What remains for Expos dreamers

The Montreal Expos have been gone for 18 years and seven months, yet they refuse to go away. For years there was alleged interest in having the Tampa Bay Rays play summers in Montreal, and springs and falls in St. Petersburg, but the best team in baseball in 2023 is almost certain to stay home, full-time, in Florida.

When a major-league team makes plans to move (Oakland), the subject of shifting franchises and expansion surfaces, and the Expos are always in the conversation about that unlikely event. Meanwhile, the Montreal Baseball Project is determined to find a team somewhere, anywhere, but its last update was in 2019.

What’s left is Expos Fest.

Every April, old ballplayers return to the city that made them famous to sign autographs, enjoy attention they don’t get anymore, earn royalties they don’t earn any more, and help sell Expos’ memorabilia for a terrific cause. The one-day event provides jilted Expos fans the chance to re-visit their pasts and keep their impossible dream alive. The $185 they pay includes a four-course dinner, and Expos Fest sells out at around 1,000 fans.

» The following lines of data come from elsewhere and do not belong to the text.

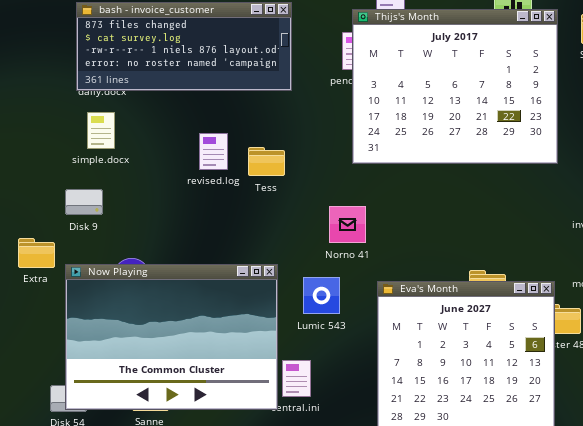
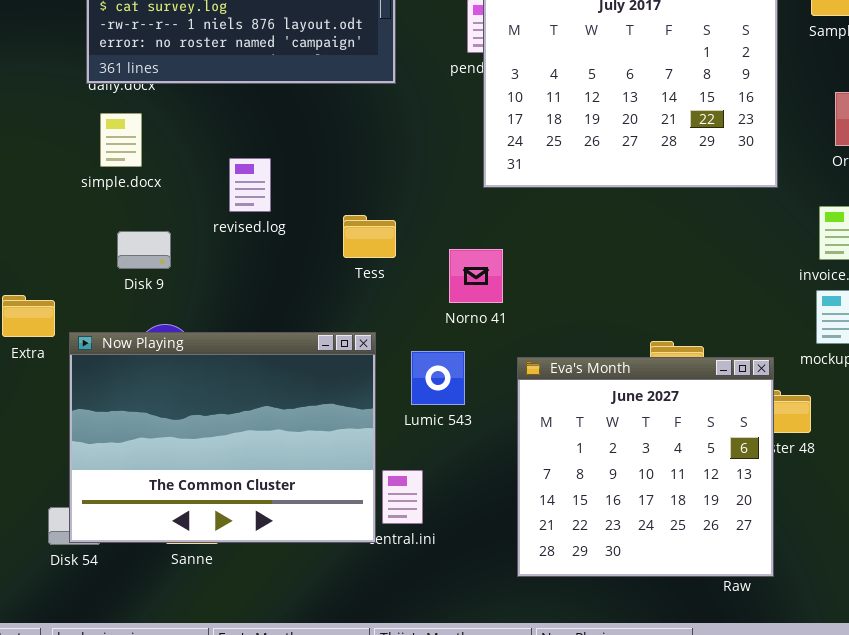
revised.log: [199,133,228,170] -> [229,158,271,212], moved
Tess: [248,147,285,176] -> [343,215,396,258], moved
Disk 9: [65,189,103,215] -> [117,231,171,269], moved

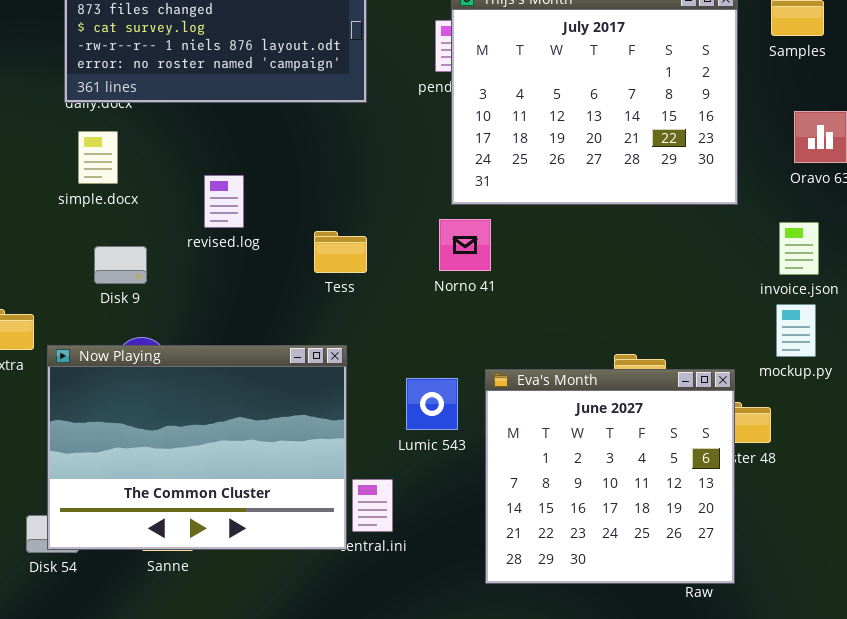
Norno 41: [449,249,503,303] -> [439,219,491,271], moved
Lumic 543: [411,351,465,405] -> [406,378,458,430], moved

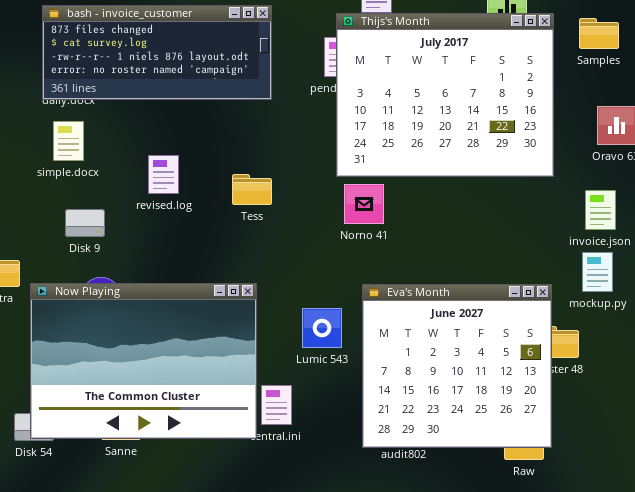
Norno 41: [439,219,491,271] -> [344,184,384,224], moved
Tess: [314,231,367,273] -> [232,174,272,205], moved
Eva's Month: [485,369,735,584] -> [362,284,552,448], moved

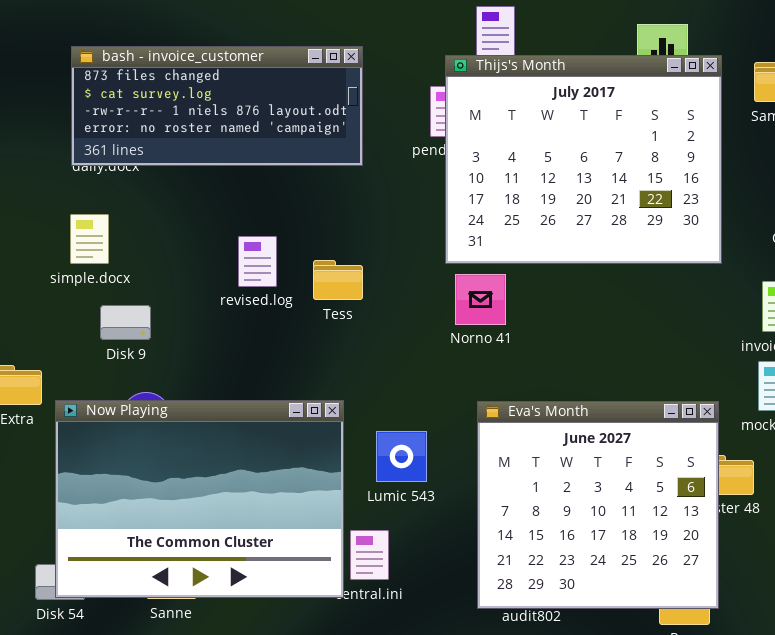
simple.docx: [53,121,84,161] -> [70,214,109,264], moved
revised.log: [148,155,179,194] -> [238,236,277,287], moved
Lumic 543: [302,308,342,348] -> [376,431,427,482], moved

I recall some Jarry Park nights that didn’t attract many more.

The man whose money created the Expos, Charles Bronfman, once said any new major-league team would have to have a downtown stadium with 35,000 seats under a retractable roof…i.e., a modern Jarry Park, insulated from the weather. Impressive fund-raising aside, that’s not in the Expos Fest budget.

This month’s cast included Vladimir Guerrero Sr., one of the last players out the door before they turned off the lights in 2004. And Bill Stoneman, the only Expos pitcher to throw two no-hitters. Also Andre Dawson, Ellis Valentine, Bill Gullickson and Rodney Scott from the late ’70s Expos team that ignited the competitive fires. Of the 10 Expos managers, 87-year-old Felipe Alou represented the four who are still alive. Retired hockey players Bob Gainey and Chris Chelios were invited because, well, Montreal Canadiens memorabilia sells, too.

They’ll run out of players one day but they may never run out of memorabilia. I counted 118 autographed items available online: photos, patches, baseballs, bats, mini-Gold Gloves, hockey jerseys, Hall of Fame plaques and posters by award-winning artist Aislin, whose latest book “A Cartoonist’s Scrapbook of the Montreal Expos” comes out next year. For people who just want to support a cause, the prices are irrelevant; the highest is $500 for a cleverly named painting called “Outfield of Dreams” — Guerrero, Dawson and Tim Raines.

Donations are now over $1 million for the Montreal Children’s Hospital. Fund-raising for that hospital is part of my past — our one-year-old required surgery there, and later at the radio station where I was sports director we auctioned equipment worn by sports stars to raise money for the hospital. The richest item? Also $500, for Ellis Valentine’s batting helmet!

Expos Fest was the creation of Perry Giannias, whose five-year-old niece Catherine (Kat) Demes lost her battle with a form of brain cancer called Diffuse Intrinsic Pontine Glioma in 2015. The money raised is dedicated to DIPG research.

And so it is that today the Expos live, at least in part because of a little girl who didn’t.